Tunisia Bans Full-Face Veils for Security Reasons

0
163


TUNIS, Tunisia — Prime Minister Youssef Chahed of Tunisia on Friday prohibited anyone wearing the niqab, a religious covering for the face with only an opening for the eyes, from entering public institutions and government offices, citing security reasons.

After Tunisia’s 2011 revolution, which started the Arab Spring, an Islamist political party came to power and Tunisians were divided over use of the niqab in public spaces. There was broad public debate over women’s rights and religious freedom.

But since then, terrorist attacks and a concentrated effort to fight them mean that for much of the population, safety, and the need to clearly identify faces, have taken precedence, making Tunisia’s ban “not so surprising,” according to Amel Grami, a professor at Manouba University who studies Islam and is the author of a book about women and jihad.

“Society is aware of the necessity of security,” she said. “We have been through several heavy terrorist attacks.”

With the decision, Tunisia joined a growing number of countries, including neighboring Algeria and Morocco, to impose restrictions on the use of religious coverings in the name of security.

The ban came a week after two suicide bombers attacked security forces, killing two people — a policeman and a civilian.

Later, when the police cornered the man who had coordinated the two suicide bombings, some bystanders who had witnessed the manhunt said he had been wearing a full-face veil — a rumor that was later denied by the spokesman for the Ministry of Interior, Sofiene Zaag, speaking to Tunis Afrique Press, the national press agency.

In 2014, the Ministry of Interior made an announcement about a wanted man who wore a niqab to escape the police, and began conducting security checks on people wearing the face covering.

This is not the first time religious garb was proscribed in Tunisia. Under President Zine el-Abidine Ben Ali’s long rule, the hijab, which covers only a woman’s hair and neck, was banned in public offices. They were allowed again after his ouster by the revolution in 2011.

Tunisia made fighting terrorism a priority following the attack at the Bardo National Museum in 2015, which killed 22 people, and the attack at a beach resort in Sousse the same year, which killed 38 people, most of them tourists.

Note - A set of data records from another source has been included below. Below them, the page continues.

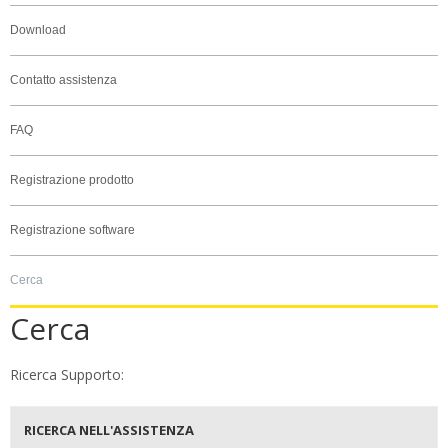
Download
Contatto assistenza
FAQ
Registrazione prodotto
Registrazione software
Cerca
Cerca
Ricerca Supporto:
RICERCA NELL'ASSISTENZA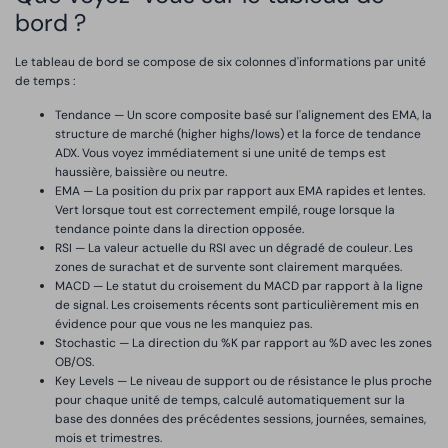
bord ?
Le tableau de bord se compose de six colonnes d'informations par unité
de temps :
Tendance — Un score composite basé sur l'alignement des EMA, la
structure de marché (higher highs/lows) et la force de tendance
ADX. Vous voyez immédiatement si une unité de temps est
haussière, baissière ou neutre.
EMA — La position du prix par rapport aux EMA rapides et lentes.
Vert lorsque tout est correctement empilé, rouge lorsque la
tendance pointe dans la direction opposée.
RSI — La valeur actuelle du RSI avec un dégradé de couleur. Les
zones de surachat et de survente sont clairement marquées.
MACD — Le statut du croisement du MACD par rapport à la ligne
de signal. Les croisements récents sont particulièrement mis en
évidence pour que vous ne les manquiez pas.
Stochastic — La direction du %K par rapport au %D avec les zones
OB/OS.
Key Levels — Le niveau de support ou de résistance le plus proche
pour chaque unité de temps, calculé automatiquement sur la
base des données des précédentes sessions, journées, semaines,
mois et trimestres.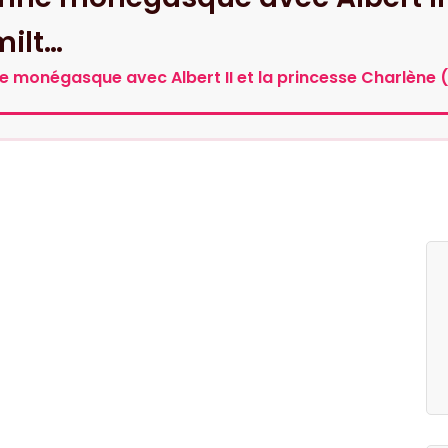
milt…
mne monégasque avec Albert II et la princesse Charlène 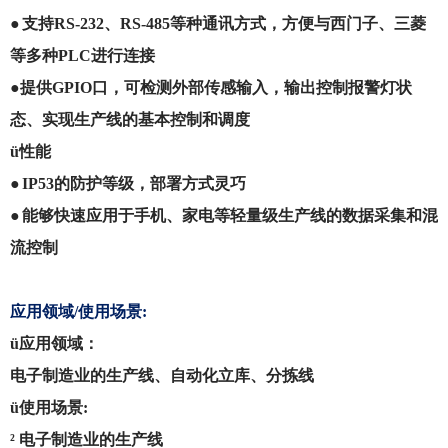
●
支持RS-232、RS-485等种通讯方式，方便与西门子、三菱
等多种PLC进行连接
●
提供GPIO口，可检测外部传感输入，输出控制报警灯状
态、实现生产线的基本控制和调度
ü
性能
●
IP53的防护等级，部署方式灵巧
●
能够快速应用于手机、家电等轻量级生产线的数据采集和混
流控制
应用领域/使用场景:
ü
应用领域：
电子制造业的生产线、自动化立库、分拣线
ü
使用场景:
²
电子制造业的生产线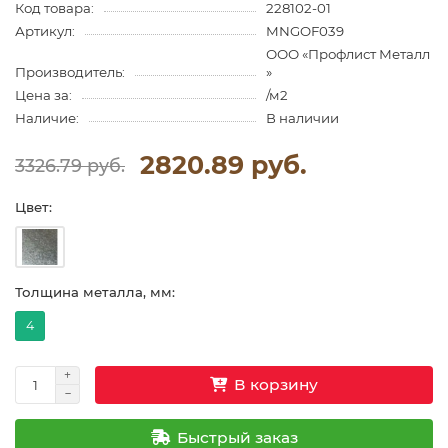
Код товара:
228102-01
Артикул:
MNGOF039
ООО «Профлист Металл
Производитель:
»
Цена за:
/м2
Наличие:
В наличии
2820.89 руб.
3326.79 руб.
Цвет:
Толщина металла, мм:
4
В корзину
Быстрый заказ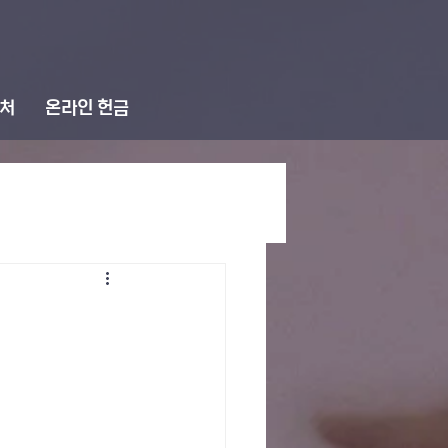
처
온라인 헌금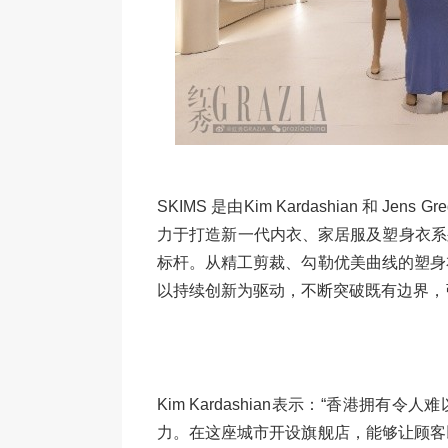
SKIMS 是由Kim Kardashian 和 J
力于打造新一代内衣、家居服及塑身衣系
标杆。从精工剪裁、勾勒优美曲线的塑身
以持续创新为驱动，不断突破既有边界，
Kim Kardashian表示：“香港拥
力。在这座城市开设旗舰店，能够让顾客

Since then, there has been a consensus that anything that obscures a person’s identity, such as a niqab, can be a threat, Youssef Cherif, a political analyst, said.

“The niqab has always been a sensitive subject in Tunisia,” he said. “Now it is much less so.”

Fifteen percent of the national budget is now allocated for the fight against terrorism, and the recent attacks in Tunis revealed that the threat is still present, even if Tunisia has not witnessed a severe terrorist attack in the last three years.

Some, like Souhail Alouini, a member of Parliament, said this might be the moment to discuss banning the niqab in public spaces, “not for religious purposes, but really for security,” he said.

“We proposed a bill in 2016 about this subject and it has still not been debated,” he said. “Maybe it is time now.”

There were few dissenting voices in Tunisia on Friday.

“Tunisia is facing terrorist attacks, so every measure which is led by security motives is understandable,” said Samir Dilou, a member of Parliament and former Minister of Human Rights with the conservative, religious Ennahda party.